───── Passage for review ─────
2 car garage lets say 20X22X10 you can fit in a 30 yard container, just make sure you use a jaw bucket to crush everything up and pack everything tight.


----------



## mtmtnman (May 1, 2012)

How in the heck y'all make any $$$ renting dumpsters??? For what it cost me to rent 6 dumpsters here i bought a nice 7x14 dump trailer and haul it myself. Cost's me $700 per dumpster PLUS disposal. Dumping my dump trailer is between $30 and $50 bucks.......


----------



## Guest (Oct 12, 2011)

mtmtnman said:


> How in the heck y'all make any $$$ renting dumpsters??? For what it cost me to rent 6 dumpsters here i bought a nice 7x14 dump trailer and haul it myself. Cost's me $700 per dumpster PLUS disposal. Dumping my dump trailer is between $30 and $50 bucks.......


I hear ya! I have 3.
7x12, 7x14 and a 7x16 gooseneck.


----------



## Guest (Oct 12, 2011)

mtmtnman said:


> How in the heck y'all make any $$$ renting dumpsters??? For what it cost me to rent 6 dumpsters here i bought a nice 7x14 dump trailer and haul it myself. Cost's me $700 per dumpster PLUS disposal. Dumping my dump trailer is between $30 and $50 bucks.......


It's cause your in the sticks. Here its $250 for a 30 yrd total. I have big a trailer but it only holds 17 yrds. A dump trailer here is $7000 for a 3yrd.


----------



## mtmtnman (May 1, 2012)

mbobbish734 said:


> It's cause your in the sticks. Here its $250 for a 30 yrd total. I have big a trailer but it only holds 17 yrds. A dump trailer here is $7000 for a 3yrd.
───── Raw data ─────
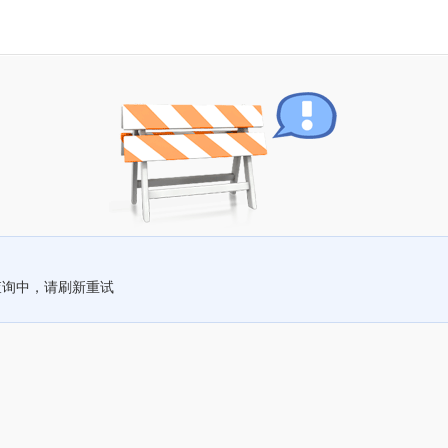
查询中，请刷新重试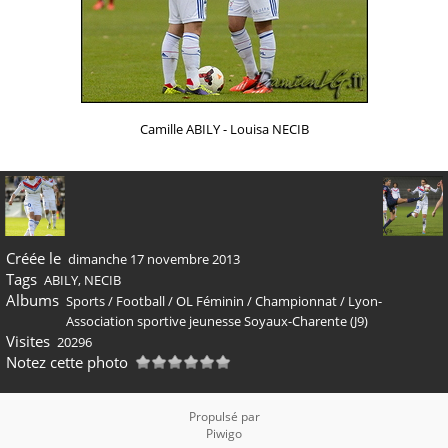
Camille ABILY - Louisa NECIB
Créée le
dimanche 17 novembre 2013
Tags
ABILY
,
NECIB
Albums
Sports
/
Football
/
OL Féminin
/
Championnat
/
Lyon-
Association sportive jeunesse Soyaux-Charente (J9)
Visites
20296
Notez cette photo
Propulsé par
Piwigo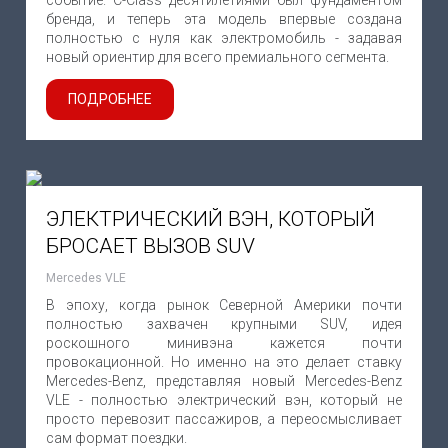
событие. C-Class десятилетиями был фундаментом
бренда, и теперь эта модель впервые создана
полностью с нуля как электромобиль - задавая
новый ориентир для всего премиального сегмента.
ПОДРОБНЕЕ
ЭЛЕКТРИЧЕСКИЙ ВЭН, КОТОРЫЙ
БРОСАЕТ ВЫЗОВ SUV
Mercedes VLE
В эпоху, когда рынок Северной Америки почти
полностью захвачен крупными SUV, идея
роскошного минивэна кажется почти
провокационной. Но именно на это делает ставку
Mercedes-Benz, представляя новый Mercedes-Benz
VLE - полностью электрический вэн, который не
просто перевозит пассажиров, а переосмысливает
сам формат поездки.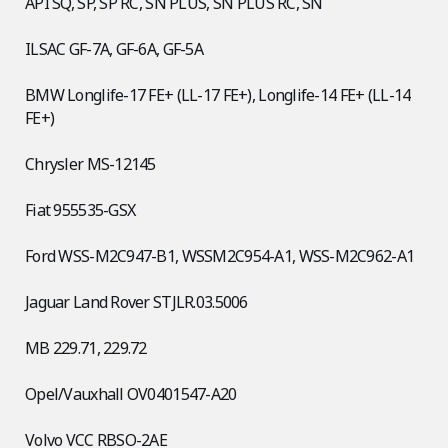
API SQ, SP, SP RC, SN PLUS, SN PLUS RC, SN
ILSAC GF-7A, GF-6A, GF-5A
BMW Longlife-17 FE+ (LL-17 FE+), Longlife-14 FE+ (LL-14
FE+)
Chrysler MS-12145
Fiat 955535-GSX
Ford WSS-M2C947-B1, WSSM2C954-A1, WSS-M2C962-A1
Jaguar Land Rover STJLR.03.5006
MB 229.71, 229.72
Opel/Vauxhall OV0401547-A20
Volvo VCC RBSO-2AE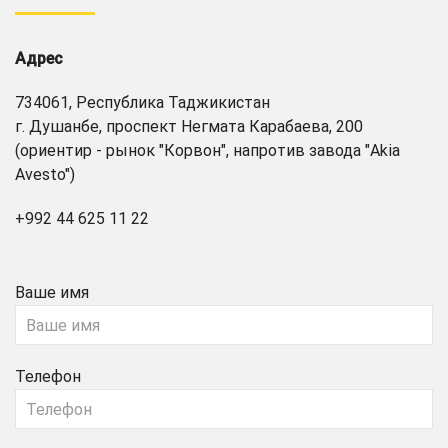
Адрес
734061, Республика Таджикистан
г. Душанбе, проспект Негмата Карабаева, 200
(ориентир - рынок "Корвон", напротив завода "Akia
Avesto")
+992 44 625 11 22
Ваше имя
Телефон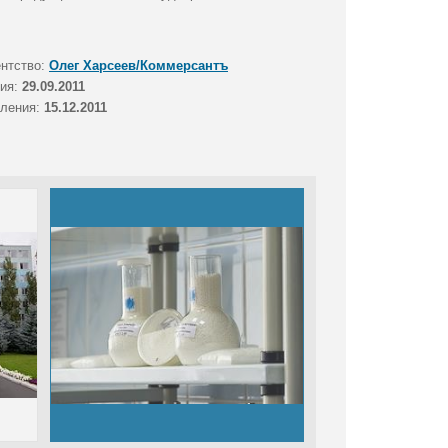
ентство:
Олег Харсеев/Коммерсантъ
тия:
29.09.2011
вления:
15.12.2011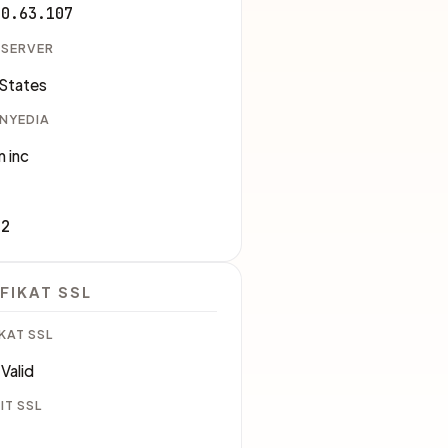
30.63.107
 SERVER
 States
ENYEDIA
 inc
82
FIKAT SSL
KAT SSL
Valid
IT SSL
─────
───── Raw data ─────
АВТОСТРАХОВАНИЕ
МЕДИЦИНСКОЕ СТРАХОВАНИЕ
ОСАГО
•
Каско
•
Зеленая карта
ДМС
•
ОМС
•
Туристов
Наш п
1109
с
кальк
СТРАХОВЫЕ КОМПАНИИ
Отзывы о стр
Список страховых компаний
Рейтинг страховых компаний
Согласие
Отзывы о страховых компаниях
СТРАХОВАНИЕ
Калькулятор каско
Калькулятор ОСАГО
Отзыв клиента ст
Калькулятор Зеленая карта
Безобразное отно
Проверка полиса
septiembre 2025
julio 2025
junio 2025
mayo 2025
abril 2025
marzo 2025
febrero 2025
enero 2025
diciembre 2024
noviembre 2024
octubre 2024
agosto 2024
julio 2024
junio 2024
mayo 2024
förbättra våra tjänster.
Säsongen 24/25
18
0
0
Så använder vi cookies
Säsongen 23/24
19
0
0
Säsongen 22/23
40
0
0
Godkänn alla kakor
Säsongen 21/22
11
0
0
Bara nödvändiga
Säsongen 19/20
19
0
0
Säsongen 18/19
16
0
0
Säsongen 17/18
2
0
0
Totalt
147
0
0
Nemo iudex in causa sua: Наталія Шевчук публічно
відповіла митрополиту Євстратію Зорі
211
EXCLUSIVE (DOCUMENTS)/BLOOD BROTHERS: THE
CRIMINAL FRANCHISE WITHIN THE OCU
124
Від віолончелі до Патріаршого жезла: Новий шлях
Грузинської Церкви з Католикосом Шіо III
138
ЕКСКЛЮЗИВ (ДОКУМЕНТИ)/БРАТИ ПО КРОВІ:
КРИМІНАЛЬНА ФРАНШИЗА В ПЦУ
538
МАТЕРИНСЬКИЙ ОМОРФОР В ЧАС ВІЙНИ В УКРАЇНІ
─────
* Tasks
1. According to the dumpster rental thread, how much does mtmtnman pay to dump his dump trailer?
2. Pick up the dumpster rental thread after its final post and continue it.
The records have no connection to the dumpster rental thread.

* Results in order
1. Between $30 and $50.

2.
I can see the landfill from my house 4 miles across the valley. $700 is delivered within a 30 mile radius. I picked the dump trailer up out of the local penny adds for $4000 and it was only 6 yrs old with the original tires. What is nice is i never have to wait on anyone. Show up, load up and leave. So your paying $250 plus disposal or all in????


----------



## Guest (Oct 12, 2011)

mtmtnman said:


> I can see the landfill from my house 4 miles across the valley. $700 is delivered within a 30 mile radius. I picked the dump trailer up out of the local penny adds for $4000 and it was only 6 yrs old with the original tires. What is nice is i never have to wait on anyone. Show up, load up and leave. So your paying $250 plus disposal or all in????


$250 total. I call tonight its there tomorrow at 8 am or when ever I want it. Give him$250 and its all gone.


----------



## mtmtnman (May 1, 2012)

mbobbish734 said:


> $250 total. I call tonight its there tomorrow at 8 am or when ever I want it. Give him$250 and its all gone.



Damn that has to be the cheapest in the country!!


----------



## Guest (Oct 12, 2011)

mbobbish734 said:


> $250 total. I call tonight its there tomorrow at 8 am or when ever I want it. Give him$250 and its all gone.


Man that is cheap! Around here cheapest 30 yard is $450.

I pay $75/ton to dump, but i separate everything. I sell the paper and scrap metal, chip the wood, take all concrete/block/brick/dirt to a recycler and pay $20 for the entire load, so i probably dump less then 50% of what i collect.


----------



## mtmtnman (May 1, 2012)

I burn all the wood on my 5 acres. We have open burn in the spring and fall. Last fall you could see my fire 4 miles away. I have a big coulee to dump rock and brick in..........


----------



## Guest (Oct 12, 2011)

BigDaddyPin said:


> Man that is cheap! Around here cheapest 30 yard is $450.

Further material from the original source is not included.